Further, there remain uncertainties associated with unitranche facilities, particularly in the context of the borrower’s bankruptcy. While there is much case law interpreting the many provisions of intercreditor agreements, there is little with respect to AALs as they have only come to prominence during a period of relative calm in the credit markets. For example, many courts have weighed in on the enforceability of various provisions commonly found in intercreditor agreements, and most importantly, on the enforceability of lien and payment subordination under Section 510 of the Bankruptcy Code. Less certain is the treatment of AALs in bankruptcy due to their hybrid nature. While AALs often contain provisions that are similar to those commonly found in intercreditor agreements, they do not include lien subordination (because there is only one lien). As a result, first-out lenders may be at risk of losing the benefits of being treated as “over-secured” creditors in those instances where the value of the collateral exceeds the first-out debt but not the aggregate loan. In such a case, Section 506(b) of the Bankruptcy Code may not apply, preventing the first-out lenders from the right they would otherwise have as first lien lenders to post-petition interest and expenses. Similarly, issues of classification may arise in bankruptcy given the lack of any delineation between the tranches in the credit agreement. Of course, these issues may be addressed in an AAL with turnover provisions and voting restrictions. Lastly, because the borrower is often not a counterparty to an AAL, a bankruptcy court’s jurisdiction to hear an intercreditor dispute may be challenged and a trip to a state court may be needed for enforcement. In order to mitigate this risk, borrowers are more frequently required by lenders to acknowledge the AAL in some fashion.

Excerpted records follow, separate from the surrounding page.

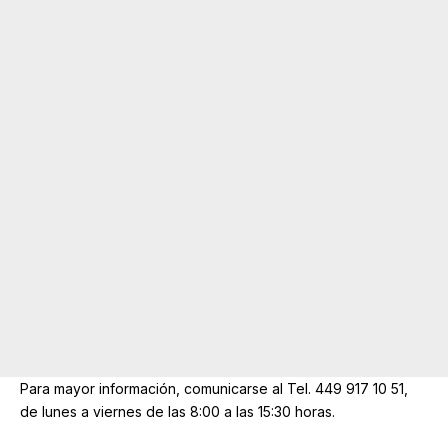
Para mayor información, comunicarse al Tel. 449 917 10 51,
de lunes a viernes de las 8:00 a las 15:30 horas.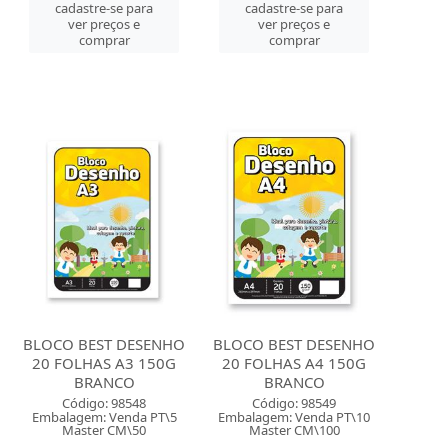
cadastre-se para
cadastre-se para
ver preços e
ver preços e
comprar
comprar
BLOCO BEST DESENHO
BLOCO BEST DESENHO
20 FOLHAS A3 150G
20 FOLHAS A4 150G
BRANCO
BRANCO
Código: 98548
Código: 98549
Embalagem: Venda PT\5
Embalagem: Venda PT\10
Master CM\50
Master CM\100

Takeaway: Unitranche facilities have become an integral component of the credit markets in recent years. Unless and until there is some shift in the balance of supply and demand for lending transactions, the trend should continue, with these facilities displacing syndicated lending at a greater pace and jumbo unitranches becoming more common. This is a rapidly developing market and “standards” are changing regularly. Both private lenders, and more traditional syndicated lenders, must be aware of trends in the unitranche space if they are to compete in this highly concentrated market.
 Section 510 of the Bankruptcy Code generally provides that, if a subordination agreement is enforceable outside of bankruptcy, it will be enforceable inside of bankruptcy.